Editorial and fashion photography are often portrayed as at odds with each other, as though appreciating one means you could not possibly understand the other. Obviously, photographers from each side borrow heavily from the other, but the myth has persisted nonetheless. A recent personal project by Micaiah Carter shows how by combining elements from each, you can elevate everything about your work.
Carter is the kind of photographer who somehow makes Pharrell and Taraji P. Henson feel like just some cool kids who stumbled into his backyard and happened to do a fashion shoot. A part of the highly regarded New Black Vanguard, he already has an enviable celebrity portfolio and has worked with major brands.
After the death of his dad, who was a major influence on his early work, Carter turned his camera toward his family for the first time. He used his background in fashion to create a space where intimate scenes could unfold, not candidly exactly, but not posed either. Usually based in New York, Carter spent time during the pandemic in his hometown in California, staying in a rented house similar to the one he grew up in. The resulting photos examine the quiet moments of joy in Black family life, mixed with some of his more daring fashion work. They are now on display in American Black Beauty Vol. 1, his first solo exhibition in New York. Carter took the time to talk with us in a phone interview about representation, his father, and what it means to be home.
This interview has been edited for clarity.
Let's start at the beginning, tell me about your dad and tell me about this project.
When he passed, I wanted to just get back into my work and connect more with my family. I also think I wanted to connect with my younger self. That was a big part of what I was doing, photographing my nieces and my nephews and my brothers, because I never really spent that much time around them growing up. It gave me a chance to process what I was going through, and also to be able to be creative with them, which was a new thing.
A lot of the work that I was shooting before was fashion work, but it was inspired by my dad. I wanted to combine the new fashion work that I had created in honor of him, but then also combine the more personal work as well.

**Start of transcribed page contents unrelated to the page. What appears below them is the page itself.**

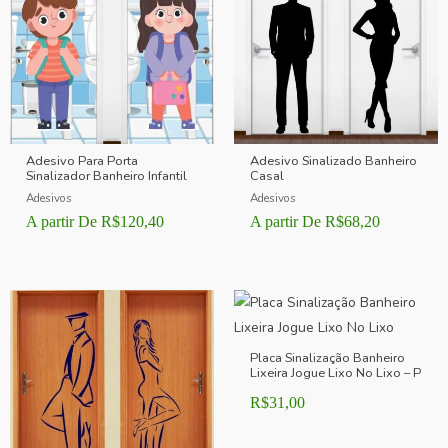
Adesivo Para Porta
Adesivo Sinalizado Banheiro
Sinalizador Banheiro Infantil
Casal
Adesivos
Adesivos
A partir De
R$
120,40
A partir De
R$
68,20
Placa Sinalização Banheiro
Lixeira Jogue Lixo No Lixo – P
R$
31,00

Is your dad how you got into photography?
Kind of. It was half because of him and half because of me growing up on social media. There, I got to see images that I never got to see where I'm from, which is a small town in California. It opened my eyes up to what creativity could do with photography, especially with fashion photography.
You've gotten some good recognition for your fashion photography. You've been in the New Black Vanguard. You've worked with all kinds of amazing clients. Can you talk a little bit about your fashion photography and how this project is different?
It's more personal. I wasn't thinking in that headspace, it reminded me of how I was shooting in college. I just wanted to create images that spoke to not only me, but that I had representation of all types of people, all types of hair textures, all types of people that I grew up with. I wanted to see more of that in these artistic and fine art spaces. So I chose to go that way.
Can you talk about an image that you really feel encapsulates the whole project?
The photo of my brothers and my two nieces — that was the one where I said, you know, this is what I want to create. I felt like a part of it. I felt like I was really diving deep into what my connection means and celebrating my brother's connection of being a single father to his kids.
How did your family react to you taking pictures of them?
They've been supporting me throughout my whole career. It's kind of like a full-circle moment. It's actually really beautiful.
Can you talk a little bit about what future you're hoping to see for young Black kids?
For them to see themselves, not in a way that people assume [they should be], but what they bring to the table — from their own discoveries and from their own enjoyments and hobbies and really broadening the spectrum of what people think a Black person or a Black kid should be.
How did you work that into your pictures?
By being honest and putting myself in their shoes. I wanted this to feel like if I was them, what would I wanna see? What would I miss out on in my representation growing up? I think that was like the core of that.
Are you going to keep documenting your family in this way?
It's like a whole new way of how I want to approach my work, my personal work. That's why it says “Volume 1,” because I'll be working on this until I feel like I really told the story, the full story, that I want to tell.
Can you give a preview of what is the story you want to tell?
Cherishing the American Black view. I came up with the name [of the project] during the George Floyd protests, and all that was happening during 2020. I almost felt a lack of Black Americans being seen and showcasing what that really is like in America. That made me start thinking about my nieces and about my family and where my lineage came from. I want people to feel like they see themselves, or they see a part of themselves, they see a family member, just something that they can relate to, that's very honest and very straightforward.
I want them to feel like they're at home. That's the goal, especially for Black people. I want them to feel like they're at home and they can relate to all the things that are common in the American Black experience.